> WHAT THIS TASK INVOLVES
Write out the records that follow with every word intact.

(Beginning of MATERIAL FOR THE TASK)

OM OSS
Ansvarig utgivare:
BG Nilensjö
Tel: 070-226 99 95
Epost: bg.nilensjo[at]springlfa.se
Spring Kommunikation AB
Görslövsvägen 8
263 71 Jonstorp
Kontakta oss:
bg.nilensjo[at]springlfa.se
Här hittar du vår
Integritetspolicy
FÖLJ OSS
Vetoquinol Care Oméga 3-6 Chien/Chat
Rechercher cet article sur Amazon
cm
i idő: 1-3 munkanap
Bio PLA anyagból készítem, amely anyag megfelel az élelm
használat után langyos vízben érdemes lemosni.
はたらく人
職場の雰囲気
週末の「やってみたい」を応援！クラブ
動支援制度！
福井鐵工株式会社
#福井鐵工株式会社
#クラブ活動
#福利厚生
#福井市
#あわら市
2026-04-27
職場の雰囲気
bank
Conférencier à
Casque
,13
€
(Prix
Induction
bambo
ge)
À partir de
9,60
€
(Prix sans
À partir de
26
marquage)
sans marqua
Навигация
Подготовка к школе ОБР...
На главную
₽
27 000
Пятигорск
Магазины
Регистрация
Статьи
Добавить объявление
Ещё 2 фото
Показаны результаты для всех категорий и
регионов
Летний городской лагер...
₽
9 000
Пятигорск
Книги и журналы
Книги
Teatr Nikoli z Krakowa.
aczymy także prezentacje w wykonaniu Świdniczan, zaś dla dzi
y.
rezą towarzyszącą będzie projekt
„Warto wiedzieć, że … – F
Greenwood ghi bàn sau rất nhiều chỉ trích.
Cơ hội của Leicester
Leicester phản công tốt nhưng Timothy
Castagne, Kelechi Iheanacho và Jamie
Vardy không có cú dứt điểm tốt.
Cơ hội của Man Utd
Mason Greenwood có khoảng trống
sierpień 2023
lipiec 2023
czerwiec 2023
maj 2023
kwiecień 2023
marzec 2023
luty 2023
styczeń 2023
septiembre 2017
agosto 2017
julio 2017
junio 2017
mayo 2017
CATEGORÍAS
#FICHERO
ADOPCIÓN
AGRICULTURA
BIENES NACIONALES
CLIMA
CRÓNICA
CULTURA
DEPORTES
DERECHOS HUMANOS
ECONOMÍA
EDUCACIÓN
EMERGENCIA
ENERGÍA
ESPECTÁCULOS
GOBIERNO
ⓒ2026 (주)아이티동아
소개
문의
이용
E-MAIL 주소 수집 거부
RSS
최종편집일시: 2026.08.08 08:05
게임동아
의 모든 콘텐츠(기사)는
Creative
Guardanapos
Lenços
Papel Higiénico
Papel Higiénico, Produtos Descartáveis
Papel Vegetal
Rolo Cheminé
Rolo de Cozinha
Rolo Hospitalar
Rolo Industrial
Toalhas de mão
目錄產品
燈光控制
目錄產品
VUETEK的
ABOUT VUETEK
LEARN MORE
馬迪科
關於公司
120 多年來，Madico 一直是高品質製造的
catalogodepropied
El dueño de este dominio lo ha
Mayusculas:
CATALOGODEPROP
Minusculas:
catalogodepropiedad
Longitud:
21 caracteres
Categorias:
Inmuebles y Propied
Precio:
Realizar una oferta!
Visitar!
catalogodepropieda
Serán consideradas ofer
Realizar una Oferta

(End of MATERIAL FOR THE TASK)

> RESPONSE BELOW
OM OSS
Ansvarig utgivare:
BG Nilensjö
Tel: 070-226 99 95
Epost: bg.nilensjo[at]springlfa.se
Spring Kommunikation AB
Görslövsvägen 8
263 71 Jonstorp
Kontakta oss:
bg.nilensjo[at]springlfa.se
Här hittar du vår
Integritetspolicy
FÖLJ OSS
Vetoquinol Care Oméga 3-6 Chien/Chat
Rechercher cet article sur Amazon
cm
i idő: 1-3 munkanap
Bio PLA anyagból készítem, amely anyag megfelel az élelm
használat után langyos vízben érdemes lemosni.
はたらく人
職場の雰囲気
週末の「やってみたい」を応援！クラブ
動支援制度！
福井鐵工株式会社
#福井鐵工株式会社
#クラブ活動
#福利厚生
#福井市
#あわら市
2026-04-27
職場の雰囲気
bank
Conférencier à
Casque
,13
€
(Prix
Induction
bambo
ge)
À partir de
9,60
€
(Prix sans
À partir de
26
marquage)
sans marqua
Навигация
Подготовка к школе ОБР...
На главную
₽
27 000
Пятигорск
Магазины
Регистрация
Статьи
Добавить объявление
Ещё 2 фото
Показаны результаты для всех категорий и
регионов
Летний городской лагер...
₽
9 000
Пятигорск
Книги и журналы
Книги
Teatr Nikoli z Krakowa.
aczymy także prezentacje w wykonaniu Świdniczan, zaś dla dzi
y.
rezą towarzyszącą będzie projekt
„Warto wiedzieć, że … – F
Greenwood ghi bàn sau rất nhiều chỉ trích.
Cơ hội của Leicester
Leicester phản công tốt nhưng Timothy
Castagne, Kelechi Iheanacho và Jamie
Vardy không có cú dứt điểm tốt.
Cơ hội của Man Utd
Mason Greenwood có khoảng trống
sierpień 2023
lipiec 2023
czerwiec 2023
maj 2023
kwiecień 2023
marzec 2023
luty 2023
styczeń 2023
septiembre 2017
agosto 2017
julio 2017
junio 2017
mayo 2017
CATEGORÍAS
#FICHERO
ADOPCIÓN
AGRICULTURA
BIENES NACIONALES
CLIMA
CRÓNICA
CULTURA
DEPORTES
DERECHOS HUMANOS
ECONOMÍA
EDUCACIÓN
EMERGENCIA
ENERGÍA
ESPECTÁCULOS
GOBIERNO
ⓒ2026 (주)아이티동아
소개
문의
이용
E-MAIL 주소 수집 거부
RSS
최종편집일시: 2026.08.08 08:05
게임동아
의 모든 콘텐츠(기사)는
Creative
Guardanapos
Lenços
Papel Higiénico
Papel Higiénico, Produtos Descartáveis
Papel Vegetal
Rolo Cheminé
Rolo de Cozinha
Rolo Hospitalar
Rolo Industrial
Toalhas de mão
目錄產品
燈光控制
目錄產品
VUETEK的
ABOUT VUETEK
LEARN MORE
馬迪科
關於公司
120 多年來，Madico 一直是高品質製造的
catalogodepropied
El dueño de este dominio lo ha
Mayusculas:
CATALOGODEPROP
Minusculas:
catalogodepropiedad
Longitud:
21 caracteres
Categorias:
Inmuebles y Propied
Precio:
Realizar una oferta!
Visitar!
catalogodepropieda
Serán consideradas ofer
Realizar una Oferta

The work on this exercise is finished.